■ Exercise set
1 – Answer these questions from the forum post:
(a) Which company was supposed to cut the boxcar kit?
(b) What work did the writer do before retiring?
(c) Whose parts and trucks would the boxcar and flat car use?
2 – Copy everything in the forum post from "So now what" down to "by Ozark Miniatures.", and swap "pocket money" for "spending money".

■ Text
# Starting over on the 24' Carter bothers boxcar with questions



## HampshireCountyNarrowGage (Apr 4, 2012)

Hello everybody,

Well it's been two years since I anounced that Deerfield River Laser was going to cut a 24' Carter Brothers boxcar kit for me. Well after two years of having nothing to show for my money except a box full of over size pieces of wood, I called him on it. He hasn't done a single thing on it since my meeting with him last summer so I pulled the plug. The only good thing is he says he'll return my money.

So now what to do? I've started thinking about buying my own laser cutter and cutting the car myself. I'm also thinking about starting a cutting company. I can do the design work and drawings needed for it to work as I was a mechanical designer before my forced retirement. I'd like to have a company that I can suppy cutting services for individuals at a very reasonable cost. But and this is *BIG* but, is there enough work out there to help pay for it. I'm not looking to get rich with this adventure, enough to pay for the cutter and then some pocket money. My first project would be the boxcar followed by a 24' Carter flat car. Both cars would use parts and trucks from Hartford Large Scale Products by Ozark Miniatures.

■ Record set
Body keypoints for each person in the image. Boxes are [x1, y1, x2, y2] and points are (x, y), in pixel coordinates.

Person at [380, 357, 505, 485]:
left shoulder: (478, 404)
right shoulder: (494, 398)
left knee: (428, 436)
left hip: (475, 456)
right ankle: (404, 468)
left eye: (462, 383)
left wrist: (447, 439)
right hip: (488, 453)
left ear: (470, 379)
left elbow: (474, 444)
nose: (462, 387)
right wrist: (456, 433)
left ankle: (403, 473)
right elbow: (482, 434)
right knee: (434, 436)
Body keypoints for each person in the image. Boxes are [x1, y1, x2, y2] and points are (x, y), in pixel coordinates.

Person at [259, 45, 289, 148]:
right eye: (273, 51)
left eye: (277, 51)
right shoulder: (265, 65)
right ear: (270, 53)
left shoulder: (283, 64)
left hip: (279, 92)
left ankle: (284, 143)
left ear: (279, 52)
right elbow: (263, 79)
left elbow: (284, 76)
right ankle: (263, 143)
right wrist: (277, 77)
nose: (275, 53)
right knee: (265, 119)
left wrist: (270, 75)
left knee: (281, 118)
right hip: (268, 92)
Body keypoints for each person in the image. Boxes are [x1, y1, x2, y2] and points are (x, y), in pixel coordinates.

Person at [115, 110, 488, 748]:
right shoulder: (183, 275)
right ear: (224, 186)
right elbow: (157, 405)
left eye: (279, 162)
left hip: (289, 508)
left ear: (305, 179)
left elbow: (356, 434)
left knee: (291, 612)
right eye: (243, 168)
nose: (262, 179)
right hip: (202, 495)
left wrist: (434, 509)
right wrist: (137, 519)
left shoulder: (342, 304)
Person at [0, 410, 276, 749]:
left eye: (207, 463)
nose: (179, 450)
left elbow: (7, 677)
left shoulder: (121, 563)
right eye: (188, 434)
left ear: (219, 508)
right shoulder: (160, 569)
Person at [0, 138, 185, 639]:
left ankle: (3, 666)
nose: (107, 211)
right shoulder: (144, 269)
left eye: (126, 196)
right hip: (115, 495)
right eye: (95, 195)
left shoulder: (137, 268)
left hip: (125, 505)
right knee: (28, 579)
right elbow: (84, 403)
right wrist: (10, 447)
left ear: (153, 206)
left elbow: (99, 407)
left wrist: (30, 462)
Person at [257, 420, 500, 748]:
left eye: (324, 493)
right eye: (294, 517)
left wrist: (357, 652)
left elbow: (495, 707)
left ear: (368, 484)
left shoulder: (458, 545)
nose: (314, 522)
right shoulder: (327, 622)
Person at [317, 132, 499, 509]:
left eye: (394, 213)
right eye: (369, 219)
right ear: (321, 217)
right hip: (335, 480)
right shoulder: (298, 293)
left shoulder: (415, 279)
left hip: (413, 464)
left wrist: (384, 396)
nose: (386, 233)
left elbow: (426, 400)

■ Answers per task
1 –
(a) Deerfield River Laser
(b) Mechanical designer
(c) Hartford Large Scale Products by Ozark Miniatures

2 –
So now what to do? I've started thinking about buying my own laser cutter and cutting the car myself. I'm also thinking about starting a cutting company. I can do the design work and drawings needed for it to work as I was a mechanical designer before my forced retirement. I'd like to have a company that I can suppy cutting services for individuals at a very reasonable cost. But and this is *BIG* but, is there enough work out there to help pay for it. I'm not looking to get rich with this adventure, enough to pay for the cutter and then some spending money. My first project would be the boxcar followed by a 24' Carter flat car. Both cars would use parts and trucks from Hartford Large Scale Products by Ozark Miniatures.